Émilienne Berthe Galicier (11 June 1911 – 7 July 2007) was a French politician. She was elected to the National Assembly in 1945 as one of the first group of French women in parliament. She served in the National Assembly until 1958.

==Biography==
Galicier was born in Villeneuve-sur-Yonne in 1911 into a family of winegrowers. She left school aged 11 and worked for a middle-class family and then worked at a factory. Due to unemployment, she left Villeneuve-sur-Yonne in search of work, finding a job in a delicatessen. She became involved in trade union activities, joining a butchers union.

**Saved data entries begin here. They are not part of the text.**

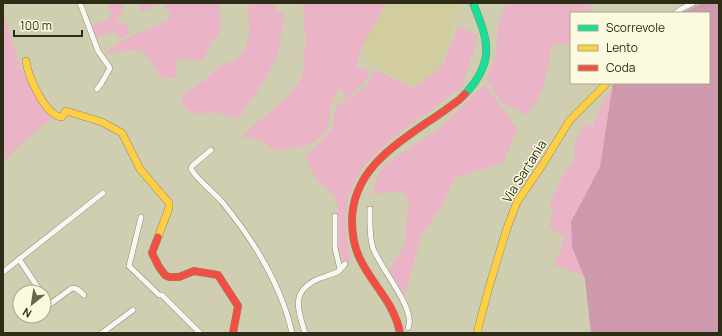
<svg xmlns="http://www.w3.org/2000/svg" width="722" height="336" viewBox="0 0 722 336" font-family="Manrope,sans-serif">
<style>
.built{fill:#d2cd9f}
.green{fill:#eab4c6}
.forest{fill:#cf99ad}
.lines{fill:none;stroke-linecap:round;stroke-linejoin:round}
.street-casing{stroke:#8b8973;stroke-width:6}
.fast-casing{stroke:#8b8973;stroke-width:8}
.slow-casing{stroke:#8b8973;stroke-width:8}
.jam-casing{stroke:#8b8973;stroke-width:8}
.street{stroke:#f8f8f3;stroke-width:5}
.fast{stroke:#16e098;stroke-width:7}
.slow{stroke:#ffcf43;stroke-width:7}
.jam{stroke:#f24e42;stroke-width:7}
.labels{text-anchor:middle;stroke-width:3;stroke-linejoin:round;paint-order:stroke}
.street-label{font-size:13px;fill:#2d2c17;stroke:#fbf9de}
</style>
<rect width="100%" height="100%" fill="#d0ceb1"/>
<polygon class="built" points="393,3 459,3 449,44 438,67 418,86 398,79 374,64 366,56 364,43 386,4 390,6"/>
<g class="green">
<polygon points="109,3 124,3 119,18 116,20 116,22 119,24 126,23 130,34 119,39 114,30 96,39 91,26 109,18 112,12 108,9"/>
<polygon points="139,3 159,3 159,4 142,12 138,5"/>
<path d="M166 3H219L221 30 218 35 212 42 204 58 200 61 188 59 175 61 177 77 163 79C156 72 153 63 147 56 139 45 116 54 104 53L105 52 128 38 168 20 171 15 164 4Z"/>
<path d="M249 3H276V11L285 13 278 53 275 61 261 86 237 120C230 117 223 113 216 113 198 111 195 119 181 103L184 94 205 80 218 67 226 63 236 62C240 55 246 48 248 39 251 27 247 15 249 3Z"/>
<polygon points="290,3 387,3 361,48 356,68 365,69 368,71 368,77 363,84 344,100 342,89 338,90 331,104 329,122 327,131 320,138 313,143 304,146 276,151 261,141 242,137 250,128 276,107 289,95 300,80 304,71 303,53 306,44 303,5"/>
<polygon points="507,3 592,3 589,13 571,13 571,44 552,45 543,90 527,115 503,103 487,81 496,53 498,23"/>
<polygon points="3,13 20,66 51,118 3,161"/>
<polygon points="458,26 478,35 463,86 388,142 365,164 353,185 350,194 349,193 345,220 350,256 349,267 338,252 338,209 335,196 317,181 305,157 331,131 336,107 368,85 374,70 415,88 443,65"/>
<polygon points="485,84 517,128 504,162 455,178 441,207 421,237 405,296 389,270 404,246 409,201 401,191 372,194 381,167 441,127"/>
<polygon points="612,90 600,168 571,222 572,247 584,276 555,265 564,237 549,227 553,211 550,202 570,162 572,163 575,157 574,145 585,123 592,127 606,96"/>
</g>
<polygon class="forest" points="702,3 719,3 719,333 591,333 585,279 572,247 571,222 600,167 613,83 709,83 709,13 682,13"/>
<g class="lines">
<defs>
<g id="street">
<polyline points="80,3 98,51 110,68 101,84 97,89"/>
<polyline points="676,13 681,9 693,3"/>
<path d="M211 150 192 166 191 169C198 181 214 192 223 203 254 241 281 284 292 333"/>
<path d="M370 209C370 221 369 236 373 248 380 268 417 310 408 328"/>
<polyline points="141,217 129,266 159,295 162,295 200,333"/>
<polyline points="19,259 41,292"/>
<polyline points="339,271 345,264"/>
<polyline points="3,272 103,193"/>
<polyline points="44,297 49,305 72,288 77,289 84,295"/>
<polyline points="102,333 133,310"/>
<path d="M305 333C298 309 290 292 318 279 325 276 332 275 339 271L340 269 335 248V216"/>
</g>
<path id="fast" d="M465 94C496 61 488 40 473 3"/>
<g id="slow">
<path d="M26 61C28 76 45 116 62 117L66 111 102 122 122 133 140 169 169 203V208L158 237"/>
<polyline points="477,333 489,287 507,228 517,202 541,167 570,120 607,83"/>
</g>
<g id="jam">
<polyline points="158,237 152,253 159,267 165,275 169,277 179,277 194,271 218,275 238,306 233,333"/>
<path d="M400 333C394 302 373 286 360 259 354 247 352 233 352 220 353 171 393 146 429 121 439 115 449 107 459 100L465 94"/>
</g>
</defs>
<use href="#street" class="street-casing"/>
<use href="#fast" class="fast-casing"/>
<use href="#slow" class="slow-casing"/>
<use href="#jam" class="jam-casing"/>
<use href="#street" class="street"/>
<use href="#fast" class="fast"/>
<use href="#slow" class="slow"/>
<use href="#jam" class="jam"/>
</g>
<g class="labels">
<g class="street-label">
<text transform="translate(524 171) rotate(-58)" y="5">Via Sartania</text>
</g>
</g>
<rect width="722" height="336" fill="none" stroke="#2d2c17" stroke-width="8"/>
<rect x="570" y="12" width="140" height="72" fill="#fbf9de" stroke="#a9a78e"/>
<rect x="578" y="25" width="20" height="6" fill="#16e098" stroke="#a9a78e"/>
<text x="606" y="32" font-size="12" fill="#2d2c17">Scorrevole</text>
<rect x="578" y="45" width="20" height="6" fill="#ffcf43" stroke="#a9a78e"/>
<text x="606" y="52" font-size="12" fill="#2d2c17">Lento</text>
<rect x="578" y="65" width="20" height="6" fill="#f24e42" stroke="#a9a78e"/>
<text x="606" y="72" font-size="12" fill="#2d2c17">Coda</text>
<g transform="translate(32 304) rotate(210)"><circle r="19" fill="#fbf9de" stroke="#a9a78e"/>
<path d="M0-3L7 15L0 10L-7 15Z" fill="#66654d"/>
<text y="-6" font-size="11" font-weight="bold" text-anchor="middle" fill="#2d2c17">N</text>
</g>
<path d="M14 30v6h68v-6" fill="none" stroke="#2d2c17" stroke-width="2"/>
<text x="20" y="30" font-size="12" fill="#2d2c17" stroke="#fbf9de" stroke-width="3" paint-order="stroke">100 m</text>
</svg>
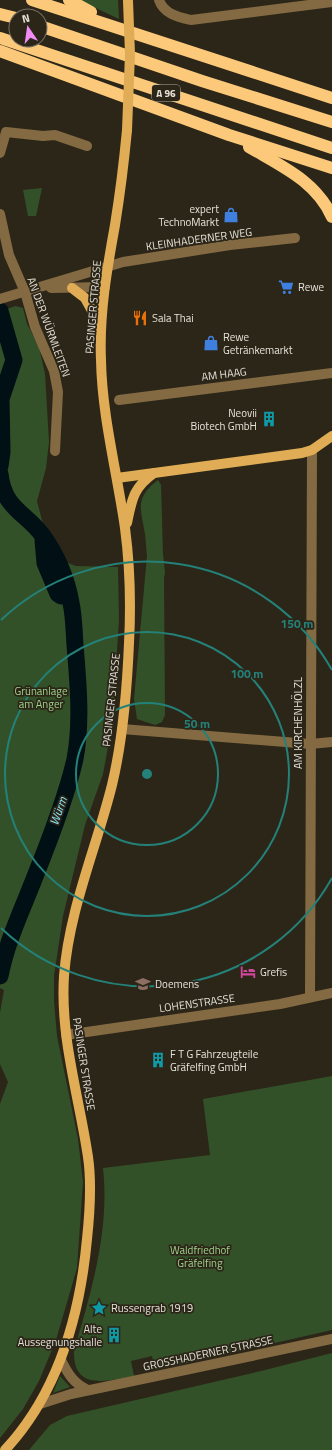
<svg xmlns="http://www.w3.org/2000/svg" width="332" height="1450" viewBox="0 0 332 1450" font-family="'Titillium Web',sans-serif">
<rect width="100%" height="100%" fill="#2c2618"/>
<g fill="#335128">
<path d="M79 0H118L119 19Z"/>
<path d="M42 188 36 216H28L23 190Z"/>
<path d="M15 306 23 308 27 324 39 347 45 374 49 442 46 468 37 501 44 528 65 562 76 566 118 567 119 620 112 725 103 774 85 825 63 916 54 976V1001L57 1036 78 1139 83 1182 77 1268 56 1340 39 1381 23 1409 0 1438V1104L8 1082 0 1064V1013L4 990 0 988V312Z"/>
<path d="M158 480 161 485 163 554 165 573 164 578 165 715 162 722 155 725 137 719 134 699 147 556C146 549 146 541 145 534 141 509 134 498 158 480Z"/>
<path d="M332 1076V1330L155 1370 152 1356 131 1361 134 1376C107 1381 73 1391 74 1351 91 1292 110 1231 103 1168L210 1155 203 1099Z"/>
<path d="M332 1353V1450H29L50 1425 67 1416 261 1371Z"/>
<path d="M60 1376 70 1387 53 1393Z"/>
</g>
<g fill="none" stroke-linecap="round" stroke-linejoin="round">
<g stroke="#001015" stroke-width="17">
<path d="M0 311 14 360 1 399 2 452 0 466"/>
<path d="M0 474C4 510 26 512 43 536 57 556 67 579 71 603 74 616 74 631 75 645 78 682 82 722 75 759 67 795 50 839 36 874 23 908 7 940 0 976"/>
<path d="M43 540 45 563 58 594 61 596"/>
</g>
<g stroke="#836a42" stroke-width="10">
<path d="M159 0C164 14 178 17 191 20L332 2"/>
<path d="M0 153 6 132 43 136 55 135 87 146"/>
<path d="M0 214 9 255 25 292 35 327 54 371 58 392 55 451"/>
<path d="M51 288 105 287"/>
<path d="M0 299 123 262 230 245 295 238"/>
<path d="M119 400 332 373"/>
<path d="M122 729 310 744 332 742"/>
<path d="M310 997 312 450"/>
<path d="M66 1035 280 1004 332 993"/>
<path d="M61 1360C68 1374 74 1384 88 1390"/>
<path d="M40 1404 71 1394 332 1339"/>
</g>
<g stroke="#e0ac55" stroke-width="10">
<path d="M72 288 85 298 101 327"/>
<path d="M117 478 302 453 312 450 332 436"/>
<path d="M127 523C132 499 133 488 154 473"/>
<path d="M5 1450C59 1392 80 1315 87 1239 90 1211 92 1184 88 1157 79 1096 60 1038 64 976 69 910 96 849 112 785 123 739 127 691 129 643 131 605 130 566 125 528 117 472 102 416 101 360 99 314 107 269 115 225 120 194 124 162 127 130"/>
</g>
<g stroke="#fcc97a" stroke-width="12">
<path d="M32 0 332 98"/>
<path d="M69 0 91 12"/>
<path d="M0 14 16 18"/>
<path d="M40 26 202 81 332 122"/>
<path d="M0 38 332 148"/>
<path d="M0 51 229 135 332 168"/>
<path d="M249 147C281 166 316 181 332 217"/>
</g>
<path stroke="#e0ac55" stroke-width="10" d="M127 130 130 54 128 1"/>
</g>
<g fill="none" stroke="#248179" stroke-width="2">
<circle cx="147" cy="774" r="71"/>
<circle cx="147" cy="774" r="142"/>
<path d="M332 878A212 212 0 0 1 1 928M1 620A212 212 0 0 1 332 670"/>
</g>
<defs>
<g id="shop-bare" transform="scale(1.2)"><path d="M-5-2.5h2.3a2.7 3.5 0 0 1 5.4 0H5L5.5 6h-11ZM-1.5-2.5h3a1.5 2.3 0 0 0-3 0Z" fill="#3f7fe0" stroke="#2c2618" stroke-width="2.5" paint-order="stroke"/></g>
<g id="supermarket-bare" transform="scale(1.2)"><path d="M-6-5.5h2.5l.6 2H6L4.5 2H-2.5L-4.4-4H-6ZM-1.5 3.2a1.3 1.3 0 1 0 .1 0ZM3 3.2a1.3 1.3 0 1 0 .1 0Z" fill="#3f7fe0" stroke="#2c2618" stroke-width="2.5" paint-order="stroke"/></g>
<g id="restaurant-bare" transform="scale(1.2)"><path d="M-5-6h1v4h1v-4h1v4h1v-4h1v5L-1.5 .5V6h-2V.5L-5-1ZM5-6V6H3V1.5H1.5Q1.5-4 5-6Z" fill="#e8710a" stroke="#2c2618" stroke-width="2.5" paint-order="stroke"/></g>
<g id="building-bare" transform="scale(1.2)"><path d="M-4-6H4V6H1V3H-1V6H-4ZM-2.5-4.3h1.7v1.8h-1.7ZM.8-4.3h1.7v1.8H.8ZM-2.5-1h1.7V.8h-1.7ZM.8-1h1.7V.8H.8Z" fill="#0f9aa8" stroke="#2c2618" stroke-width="2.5" paint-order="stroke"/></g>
<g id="hotel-bare" transform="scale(1.2)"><path d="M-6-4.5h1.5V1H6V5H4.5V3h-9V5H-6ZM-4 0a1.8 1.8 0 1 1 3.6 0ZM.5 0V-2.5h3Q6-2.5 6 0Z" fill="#d1479c" stroke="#2c2618" stroke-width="2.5" paint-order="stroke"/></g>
<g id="university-bare" transform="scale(1.2)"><path d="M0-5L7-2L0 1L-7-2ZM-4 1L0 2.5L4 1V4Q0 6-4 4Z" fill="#8d6e63" stroke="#2c2618" stroke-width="2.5" paint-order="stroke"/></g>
<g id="sight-bare" transform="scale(1.2)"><path d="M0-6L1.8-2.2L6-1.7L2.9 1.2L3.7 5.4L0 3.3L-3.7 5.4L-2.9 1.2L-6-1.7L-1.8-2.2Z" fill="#0f9aa8" stroke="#2c2618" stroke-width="2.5" paint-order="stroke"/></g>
</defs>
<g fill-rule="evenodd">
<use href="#shop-bare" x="231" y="215"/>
<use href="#supermarket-bare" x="286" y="287"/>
<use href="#restaurant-bare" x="140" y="318"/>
<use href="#shop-bare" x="211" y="343"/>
<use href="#building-bare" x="269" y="419"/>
<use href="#hotel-bare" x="248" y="972"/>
<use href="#university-bare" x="143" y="984"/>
<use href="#building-bare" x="158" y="1060"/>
<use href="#sight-bare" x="99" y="1308"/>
<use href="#building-bare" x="114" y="1335"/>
</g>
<g text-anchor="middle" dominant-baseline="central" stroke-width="3.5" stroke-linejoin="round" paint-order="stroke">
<rect fill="#2c2618" stroke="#aeaa9f" stroke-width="1" x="152" y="85" width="28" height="16" rx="3"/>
<g font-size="10" font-weight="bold" fill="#e5e2d9">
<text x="166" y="93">A 96</text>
</g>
<g font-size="11" fill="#e5e2d9" stroke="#2c2618" text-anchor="start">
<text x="219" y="209" text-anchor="end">expert<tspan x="219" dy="13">TechnoMarkt</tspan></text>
<text x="298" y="287">Rewe</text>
<text x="152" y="318">Sala Thai</text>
<text x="223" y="337">Rewe<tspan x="223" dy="13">Getränkemarkt</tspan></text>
<text x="257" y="413" text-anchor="end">Neovii<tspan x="257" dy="13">Biotech GmbH</tspan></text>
<text x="260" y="972">Grefis</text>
<text x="155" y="984">Doemens</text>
<text x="170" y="1054">F T G Fahrzeugteile<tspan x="170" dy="13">Gräfelfing GmbH</tspan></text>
<text x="111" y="1308">Russengrab 1919</text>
<text x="102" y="1329" text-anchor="end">Alte<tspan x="102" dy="13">Aussegnungshalle</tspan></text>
</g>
<g font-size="11" fill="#e5e2d9" stroke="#2c2618">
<text transform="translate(199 239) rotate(-8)">KLEINHADERNER WEG</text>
<text transform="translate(93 307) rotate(-85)">PASINGER STRASSE</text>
<text transform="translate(49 327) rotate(70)">AN DER WÜRMLEITEN</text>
<text transform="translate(224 374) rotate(-7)">AM HAAG</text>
<text transform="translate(111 700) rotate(-84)">PASINGER STRASSE</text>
<text transform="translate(298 723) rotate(-90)">AM KIRCHENHÖLZL</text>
<text transform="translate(197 1003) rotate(-8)">LOHENSTRASSE</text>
<text transform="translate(84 1064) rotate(81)">PASINGER STRASSE</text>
<text transform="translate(208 1353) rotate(-12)">GROSSHADERNER STRASSE</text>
</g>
<g font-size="11" fill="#9ed38c" stroke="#2c2618">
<text x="41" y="691">Grünanlage<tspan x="41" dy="13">am Anger</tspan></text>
<text x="200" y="1250">Waldfriedhof<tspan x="200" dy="13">Gräfelfing</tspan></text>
</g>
<g font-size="12" font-style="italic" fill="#90e9fb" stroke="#2c2618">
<text transform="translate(58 811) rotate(-71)">Würm</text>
</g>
</g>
<circle cx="147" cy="774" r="6" fill="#248179" stroke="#2c2618" stroke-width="2"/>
<g font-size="12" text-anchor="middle" font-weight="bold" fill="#248179" stroke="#2c2618" stroke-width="3.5" stroke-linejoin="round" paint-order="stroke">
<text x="297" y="628">150 m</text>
<text x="247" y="678">100 m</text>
<text x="197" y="728">50 m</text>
</g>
<g transform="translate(28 28) rotate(347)"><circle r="19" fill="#2c2618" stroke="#767165"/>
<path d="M0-3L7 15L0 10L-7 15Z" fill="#f18bf5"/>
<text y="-6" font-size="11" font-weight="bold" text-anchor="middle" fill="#e5e2d9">N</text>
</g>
</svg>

In 1935 she joined the French Communist Party (PCF) and during World War II she was a member of the French Resistance. She was an PCF candidate in Nord department in the 1945 National Assembly elections. As the third-placed candidate on the PCF list, she was elected to parliament, becoming one of the first group of women in the National Assembly. She was re-elected in July 1946, and during her second term in parliament served as a member of the Commission for Reconstruction and War Damages and the Committee for Agriculture and Food Supply. She was re-elected again in November 1946, after which she was a member of the Food Commission and the Press Commission.

Although Galicier was moved down to fourth place on the PCF list for the 1951 elections, she was re-elected and rejoined the same commissions. She was re-elected in 1956, again in fourth place on the PCF list, after which she became a member of the Labour and Social Security Commission. She lost her seat in the 1958 elections, which saw the PCF reduced from 150 to ten seats.